Pour bien faire, il aurait fallu reconnaître d’emblée la rupture - à regret - de la promesse électorale de Valérie Plante. (Cet engagement n’aurait pas dû être fait si catégoriquement quand on ne connaît pas encore toutes les données complexes affectant le budget, ni quand on est un parti réformiste progressiste qui doit dépenser pour améliorer les services et la qualité de vie de la population.) Alors, on aurait pu invoquer légitimement le « trou » de 358 millions $ découvert en novembre (un écart de 7% du budget) pour expliquer la méprise sincère de la promesse électorale de Projet Montréal, et surtout la réalisation de l’urgence d’investir dans des infrastructures d’eau. En effet, sans la nouvelle augmentation de la taxe d’eau, l’augmentation de taxes foncières résidentielles aurait été de 2,2% au lieu de 3,3%.
Cette taxe d’eau est devenue le principal point litigieux du budget 2018 de Montréal.

Cela mérite une explication car elle est tout à fait justifiée. Tous les commentateurs reconnaîtront comme P.-A. Normandin de La Presse (http://www.lapresse.ca/actualites/grand-montreal/201801/17/01-5150314-refection-du-reseau-deau-montreal-augmente-de-50-la-cadence.php) qu’il fallait augmenter la cadence de réfection ses infrastructures d’eau à Montréal : 18 bris majeurs en 2017 seulement, un déficit d’entretien récurrent depuis les jeux olympiques de 1976, un tiers de l’eau potable gaspillée dans les fuites des conduites d’eau municipales, 11% des 30 milliards $ d’infrastructures nécessitant des réparations urgentes, etc. Or, la taxe d’eau n’a pas été augmentée depuis 2013. En fait, l’administration Coderre s’apprêtait aussi à l’augmenter significativement en 2018 ! (En outre, Coderre prévoyait (cf P.-A. Normandin cité) aussi augmenter les taxes foncières et la taxe d’eau pour une augmentation globale de 3% environ des taxes foncières tout en réduisant le financement des arrondissements qui auraient alors dû ajouter des taxes spéciales ….)

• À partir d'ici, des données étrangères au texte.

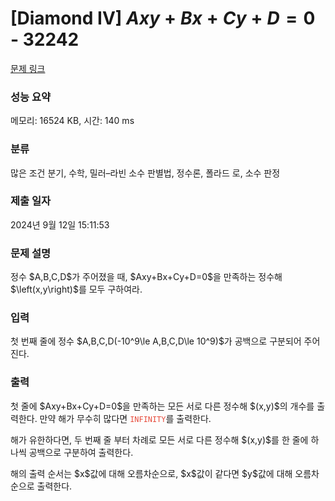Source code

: # [Diamond IV] $Axy+Bx+Cy+D=0$ - 32242 

[문제 링크](https://www.acmicpc.net/problem/32242) 

### 성능 요약

메모리: 16524 KB, 시간: 140 ms

### 분류

많은 조건 분기, 수학, 밀러–라빈 소수 판별법, 정수론, 폴라드 로, 소수 판정

### 제출 일자

2024년 9월 12일 15:11:53

### 문제 설명

<p>정수 $A,B,C,D$가 주어졌을 때, $Axy+Bx+Cy+D=0$을 만족하는 정수해 $\left(x,y\right)$를 모두 구하여라.</p>

### 입력 

 <p>첫 번째 줄에 정수 $A,B,C,D(-10^9\le A,B,C,D\le 10^9)$가 공백으로 구분되어 주어진다.</p>

### 출력 

 <p>첫 줄에 $Axy+Bx+Cy+D=0$을 만족하는 모든 서로 다른 정수해 $(x,y)$의 개수를 출력한다. 만약 해가 무수히 많다면 <span style="color:#e74c3c;"><code>INFINITY</code></span>를 출력한다.</p>

<p>해가 유한하다면, 두 번째 줄 부터 차례로 모든 서로 다른 정수해 $(x,y)$를 한 줄에 하나씩 공백으로 구분하여 출력한다.</p>

<p>해의 출력 순서는 $x$값에 대해 오름차순으로, $x$값이 같다면 $y$값에 대해 오름차순으로 출력한다.</p>

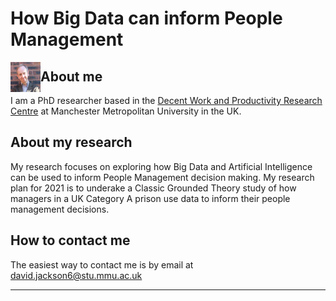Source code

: # How Big Data can inform People Management
<img src="https://github.com/davidjackson-uk/davidjackson-uk.github.io/blob/main/HeadshouldersWALL.jpg" align="left" height="48" width="48" >

## About me
I am a PhD researcher based in the  [Decent Work and Productivity Research Centre](https://www.mmu.ac.uk/decent-work-and-productivity/) at Manchester Metropolitan University in the UK.





## About my research
My research focuses on exploring how Big Data and Artificial Intelligence can be used to inform People Management decision making. My research plan for 2021 is to underake a Classic Grounded Theory study of how managers in a UK Category A prison use data to inform their people management decisions.

## How to contact me
The easiest way to contact me is by email at david.jackson6@stu.mmu.ac.uk 
___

Pour conclure, le budget montréalais 2018 de l’administration Plante-Dorais et l’augmentation de taxes foncières résultante sont bien justifiables et nécessaires, et peu compressibles (la moitié relevant d’ententes-cadres imposées et de la crise des infrastructures d’eau). Le problème n’est pas le budget objectif et les décisions budgétaires prévoyantes, sociales et minutieuses de l’administration Plante-Dorais. Non. LE problème est le désenchantement subjectif d’une partie des Montréalais (et d’autres populations québécoises moins directement) face à l’idéal de transparence, de pédagogie et d’intégrité qui était la marque de Projet Montréal et de Valérie Plante. Bien que l’annonce des 300 nouveaux autobus hybrides par Valérie Plante réalise une promesse électorale particulière hardie, il faudra d’autres gestes et un peu plus d’humilité de l’administration Plante-Dorais et de Projet Montréal face aux erreurs inévitables d’une gouvernance pour retrouver leur crédibilité d’avant le budget et pour reprendre la flambeau du « faire de la politique autrement ».